Consumer allegations that consumers were misled and overcharged when leasing vehicles.

Analysis for defendant dealer and dealer holding company included the following elements:

  • Lease benefits. Comparison of leasing and financing costs included an analysis of different consumer benefits and risks in leasing versus purchasing. I created an economic model to account for those differences in computing a cost comparison.
  • Lease disclosures.  I analyzed the vehicle lease disclosures showing the amounts agreed to be paid by consumers and the fully disclosed derivation of monthly payment amounts, to which plaintiff consumers had agreed.
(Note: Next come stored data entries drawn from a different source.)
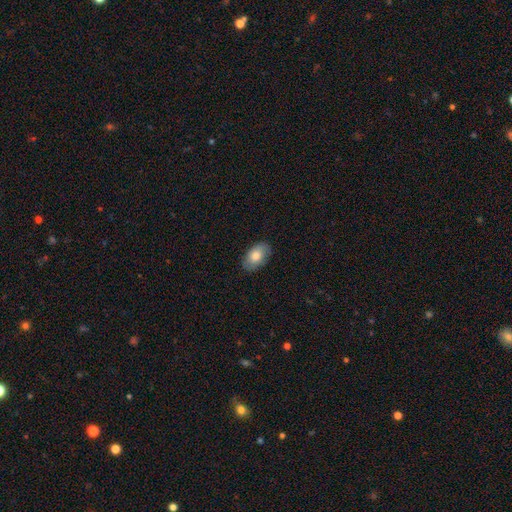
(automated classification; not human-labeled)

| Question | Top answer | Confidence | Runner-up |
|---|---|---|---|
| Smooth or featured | smooth | 78% | featured or disk (16%) |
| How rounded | in between | 93% | round (6%) |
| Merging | none | 87% | minor disturbance (10%) |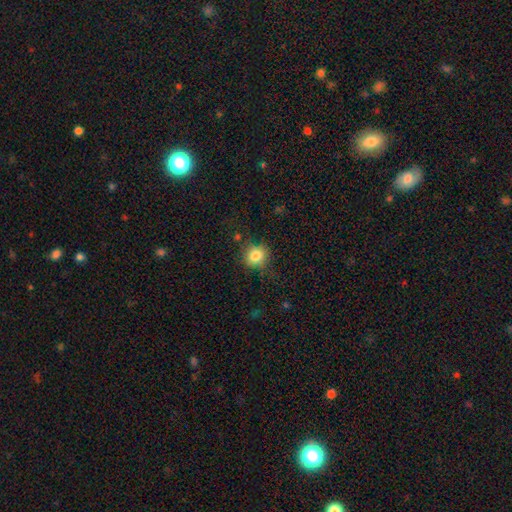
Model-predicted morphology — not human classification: This is clearly a smooth galaxy (82%). How rounded: clearly round (83%). Merging: likely none (77%).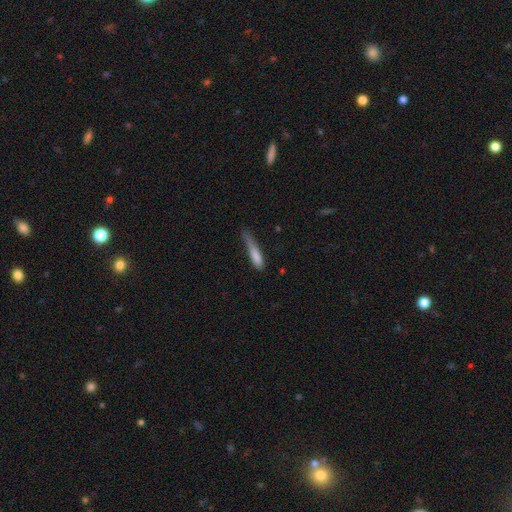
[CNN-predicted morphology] Smooth or featured: smooth — 77% (featured or disk — 16%)
How rounded: cigar-shaped — 82% (in between — 16%)
Merging: minor disturbance — 39% (none — 34%)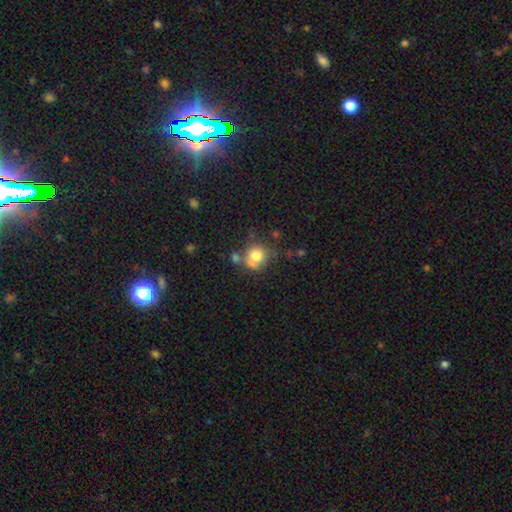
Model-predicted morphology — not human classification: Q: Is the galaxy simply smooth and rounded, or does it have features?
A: smooth — 77%.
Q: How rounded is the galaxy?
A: round — 83%.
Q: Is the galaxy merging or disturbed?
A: none — 54%.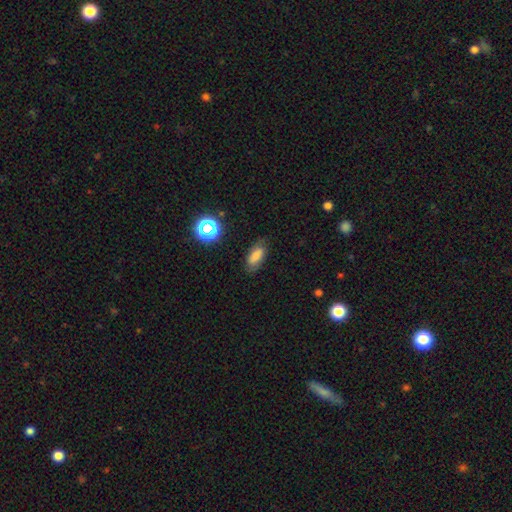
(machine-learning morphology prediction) Smooth or featured: smooth — 65% (featured or disk — 23%)
How rounded: in between — 82% (cigar-shaped — 13%)
Merging: none — 75% (minor disturbance — 18%)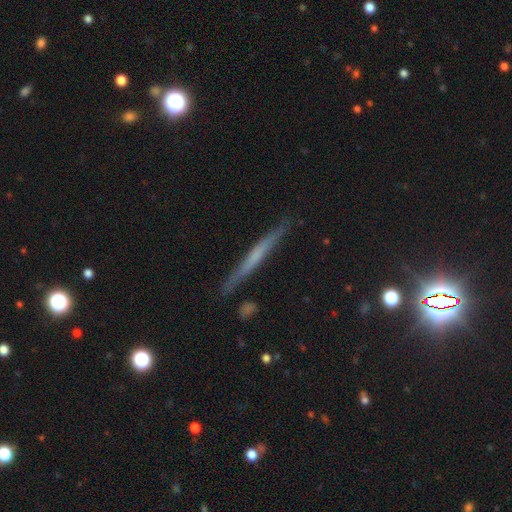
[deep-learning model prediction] Smooth or featured? Predicted: featured or disk (p=0.55). Edge-on disk? Predicted: yes (p=0.96). Edge-on bulge? Predicted: none (p=0.75). Merging? Predicted: none (p=0.88).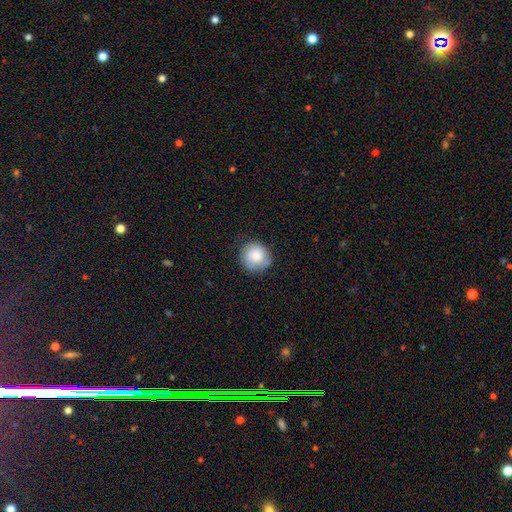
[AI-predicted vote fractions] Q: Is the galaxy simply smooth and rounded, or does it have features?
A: smooth — 73%.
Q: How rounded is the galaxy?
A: round — 90%.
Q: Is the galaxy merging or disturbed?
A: none — 76%.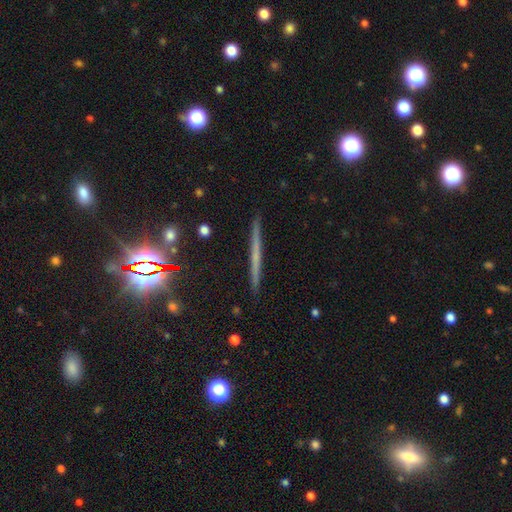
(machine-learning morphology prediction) Smooth or featured? Predicted: featured or disk (p=0.49). Merging? Predicted: none (p=0.91).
  • Lease vs. purchase cost comparison.  Plaintiffs claimed as damages a simplified comparison of purchasing the vehicle at MSRP versus all leasing costs including purchase of the vehicle at lease end and including amortization of all vehicle equipment additions and insurance coverages. I identified  ten deficiencies in plaintiff’s methodology and relying on the Federal Reserve Board’s Comprehensive Consumer Leasing Guide constructed a model that: equalized all vehicle equipment and finance and insurance products; included the cost savings on trading the vehicle at lease end based on actual wholesale auction values and industry data on dealer trade-in offers and created a net present value of the resulting payment streams.  The damages per plaintiff were thereby reduced from more than $18,000 to less than $4,000 if the vehicle were retained or less than $2,300 if the vehicle were returned at lease end.
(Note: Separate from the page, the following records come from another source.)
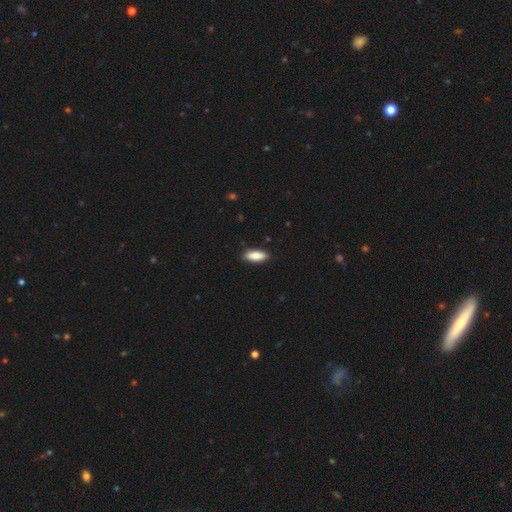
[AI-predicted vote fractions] Smooth or featured: smooth — 87% (featured or disk — 7%)
How rounded: in between — 78% (cigar-shaped — 20%)
Merging: none — 87% (minor disturbance — 10%)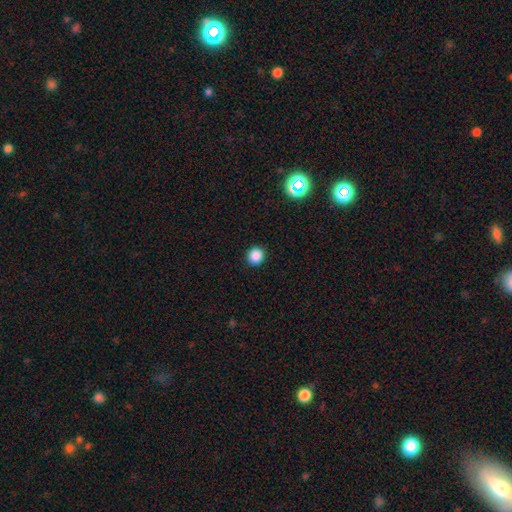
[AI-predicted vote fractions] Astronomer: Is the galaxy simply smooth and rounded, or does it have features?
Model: smooth — 86%.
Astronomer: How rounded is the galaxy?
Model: round — 92%.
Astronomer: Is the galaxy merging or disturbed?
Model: none — 92%.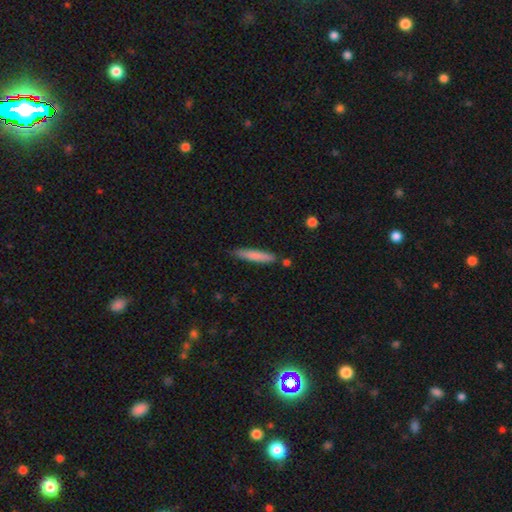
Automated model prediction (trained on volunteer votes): Overall: smooth (78%). How rounded: cigar-shaped (91%). Merging: none (80%).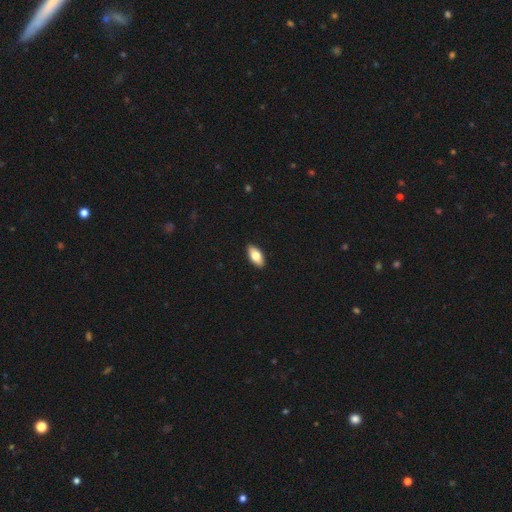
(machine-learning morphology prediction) Overall: smooth (76%). How rounded: in between (90%). Merging: none (91%).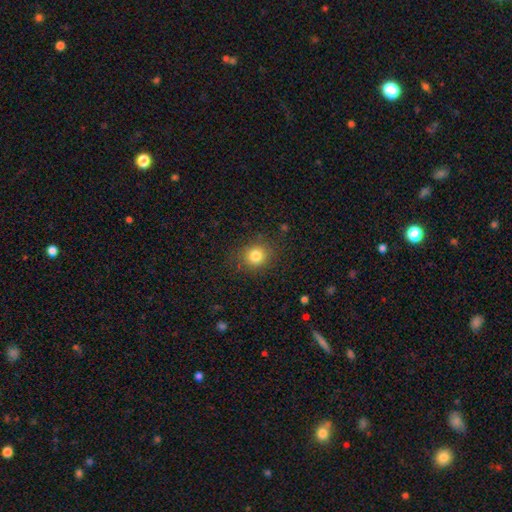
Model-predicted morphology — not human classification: Smooth or featured: smooth — 82% (star or artifact — 12%)
How rounded: round — 82% (in between — 17%)
Merging: none — 85% (minor disturbance — 10%)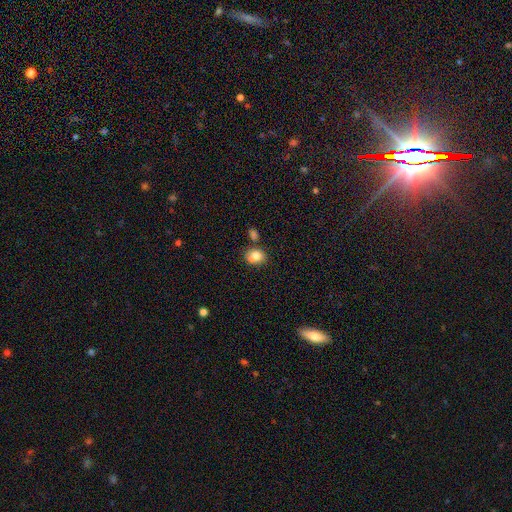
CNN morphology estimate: Smooth or featured: smooth — 75% (featured or disk — 14%)
How rounded: round — 59% (in between — 41%)
Merging: none — 51% (merger — 30%)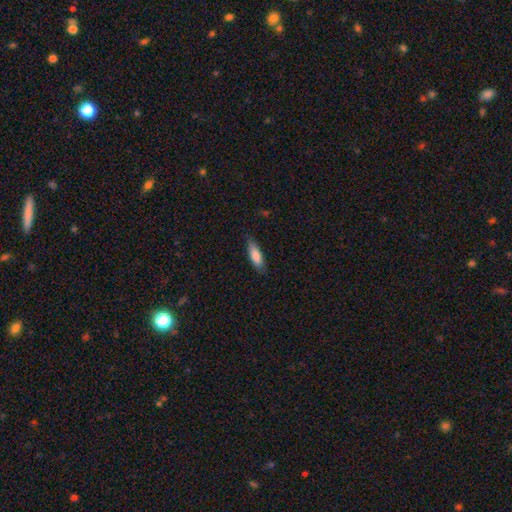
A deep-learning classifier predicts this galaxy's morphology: Smooth or featured?
  - smooth: 81% *
  - featured or disk: 13%
  - star or artifact: 6%
How rounded?
  - cigar-shaped: 51% *
  - in between: 48%
  - round: 2%
Merging?
  - none: 79% *
  - minor disturbance: 17%
  - major disturbance: 3%
  - merger: 1%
  • Value of settlement offers. Comparison of the lease cost difference versus defendant’s settlement offer (i.e., return of the vehicle after 7 to 18 months and refund of all amounts paid) required a model that accounted for the value of using the new vehicle for the period until it was returned.  My methodology compared the net present value of the purchase payments using the implicit interest rate plaintiff had agreed to in the lease to the net present value difference of leasing and purchasing (i.e., the damages claimed by plaintiffs), and demonstrated that the settlement offers averaged more than $10,000 per plaintiff compared to actual damages of either $4,000 if the vehicle were retained or less than $2,300 if the vehicle were returned at lease end.